Apple soll für das Frühjahr 2027 neue iPad-Pro-Modelle planen. Laut Bloomberg seien wieder Varianten mit 11 und 13 Zoll vorgesehen. Größere Änderungen am Design erwartet der Bericht nicht, stattdessen soll Apple vor allem die Technik im Inneren überarbeiten.
- Apple soll neue iPad-Pro-Modelle für Frühjahr 2027 planen.
- Erwartet werden erneut Varianten mit 11 und 13 Zoll.
- Größere Designänderungen nennt der Bericht nicht.
- Als Chip sollen M6 oder M7 infrage kommen.
- Eine Vapor-Chamber-Kühlung wurde offenbar getestet.
Unklar ist offenbar noch, welchen Chip Apple einsetzen wird. Dem Bericht zufolge kämen sowohl ein M6 als auch ein M7 infrage. Der M6 soll bereits vorher in einem aktualisierten 14-Zoll-MacBook-Pro erscheinen, während Apple den M7 für die erste Jahreshälfte 2027 anpeile.
M6 oder M7: Der Zeitplan entscheidet
Sollte der M7 rechtzeitig fertig werden, könnten die neuen iPad-Pro-Modelle direkt mit dem neueren Chip starten. Falls nicht, wäre laut Bericht ein M6 die wahrscheinlichere Option. Beide Chipgenerationen sollen auf Apples neuem 2-Nanometer-Prozess basieren, der M7 soll darüber hinaus zusätzliche Optimierungen für KI-Funktionen erhalten.
Damit würde Apple beim iPad Pro vor allem an Rechenleistung und Effizienz arbeiten. Für Nutzerinnen und Nutzer, die ein deutlich verändertes Gehäuse oder neue Displaygrößen erwarten, liefert der Bericht dagegen kaum Hinweise. Das aktuelle iPad-Pro-Konzept würde demnach weitgehend fortgeführt.

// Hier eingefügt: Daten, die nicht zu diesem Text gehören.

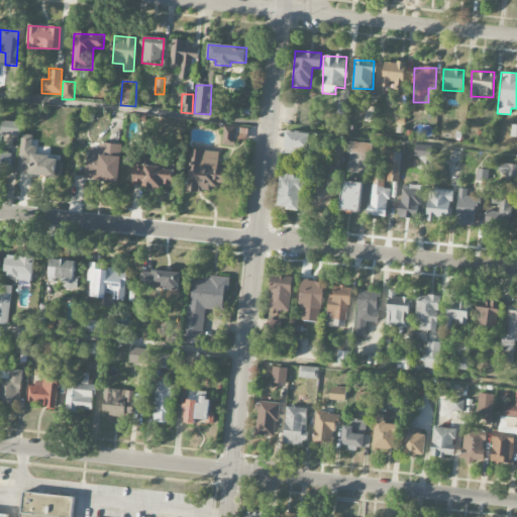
[(1,135),(20,135),(20,122),(1,121),(1,135)]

Apple soll auch eine Vapor-Chamber-Kühlung getestet haben. Eine solche Lösung könnte helfen, hohe Rechenleistung länger aufrechtzuerhalten, weil Wärme im Gerät besser verteilt wird. Ob sie tatsächlich in den kommenden iPad-Pro-Modellen landet, geht aus dem Bericht aber nicht eindeutig hervor.
Eine Vapor-Chamber ist eine besonders flache Kühlkammer, die Wärme über eine größere Fläche verteilt. In dünnen Geräten wie Tablets kann sie helfen, die Prozessorleistung länger stabil zu halten, ohne dass das Gehäuse deutlich dicker werden muss.
Möglicher Start zusammen mit weiteren Apple-Geräten
Ein Start im Frühjahr 2027 würde in einen Zeitraum fallen, für den Bloomberg auch andere Apple-Produkte erwartet. Genannt werden unter anderem ein iPhone 18e, ein reguläres iPhone 18 sowie ein iPhone Air 2. Eine gemeinsame Vorstellung wäre möglich, ist aber nicht bestätigt.
Für Apple wäre ein iPad-Pro-Update nach rund anderthalb Jahren plausibel, sofern der Konzern an seinem bisherigen Rhythmus festhält. Bestätigt ist davon bislang nichts: Apple kommentiert unveröffentlichte Produkte grundsätzlich nicht, und gerade bei Chip-Zeitplänen können sich Pläne bis zur Markteinführung noch ändern.